RECORDS SHOWN below:

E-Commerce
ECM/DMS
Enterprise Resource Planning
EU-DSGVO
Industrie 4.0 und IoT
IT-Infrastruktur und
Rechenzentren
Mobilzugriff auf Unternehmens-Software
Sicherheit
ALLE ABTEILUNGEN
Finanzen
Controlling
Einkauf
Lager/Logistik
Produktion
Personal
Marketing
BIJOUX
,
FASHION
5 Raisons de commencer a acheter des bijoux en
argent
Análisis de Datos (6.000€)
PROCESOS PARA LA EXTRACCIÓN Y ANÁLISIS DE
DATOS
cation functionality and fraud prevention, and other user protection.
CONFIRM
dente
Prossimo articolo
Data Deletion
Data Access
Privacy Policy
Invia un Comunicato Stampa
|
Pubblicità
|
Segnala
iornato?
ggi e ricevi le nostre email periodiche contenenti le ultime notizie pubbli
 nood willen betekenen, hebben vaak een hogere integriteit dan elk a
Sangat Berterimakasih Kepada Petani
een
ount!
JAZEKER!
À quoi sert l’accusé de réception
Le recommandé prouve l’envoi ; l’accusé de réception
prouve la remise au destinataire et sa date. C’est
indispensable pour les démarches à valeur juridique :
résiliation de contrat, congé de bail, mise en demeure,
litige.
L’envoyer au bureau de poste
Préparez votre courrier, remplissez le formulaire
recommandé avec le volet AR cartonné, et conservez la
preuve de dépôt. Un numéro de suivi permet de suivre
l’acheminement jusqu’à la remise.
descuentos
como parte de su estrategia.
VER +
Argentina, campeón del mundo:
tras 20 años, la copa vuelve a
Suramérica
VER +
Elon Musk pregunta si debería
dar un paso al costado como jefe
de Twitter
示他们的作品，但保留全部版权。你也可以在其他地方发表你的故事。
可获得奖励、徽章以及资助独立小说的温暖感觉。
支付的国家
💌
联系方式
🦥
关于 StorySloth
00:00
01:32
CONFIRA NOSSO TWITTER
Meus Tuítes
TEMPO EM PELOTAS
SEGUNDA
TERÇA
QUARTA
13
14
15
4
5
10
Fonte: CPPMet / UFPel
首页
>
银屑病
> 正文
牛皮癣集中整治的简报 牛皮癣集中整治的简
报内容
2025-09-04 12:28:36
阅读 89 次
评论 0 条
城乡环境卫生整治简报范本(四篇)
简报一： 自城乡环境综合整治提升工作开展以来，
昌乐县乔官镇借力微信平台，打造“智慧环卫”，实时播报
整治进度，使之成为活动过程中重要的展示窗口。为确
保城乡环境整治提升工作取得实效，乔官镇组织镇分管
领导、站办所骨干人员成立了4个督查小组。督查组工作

End of RECORDS SHOWN.

ABOUT THIS EXERCISE: Collect the lines of the records that include the string "réception".

EXERCISE SOLUTION:
À quoi sert l’accusé de réception
Le recommandé prouve l’envoi ; l’accusé de réception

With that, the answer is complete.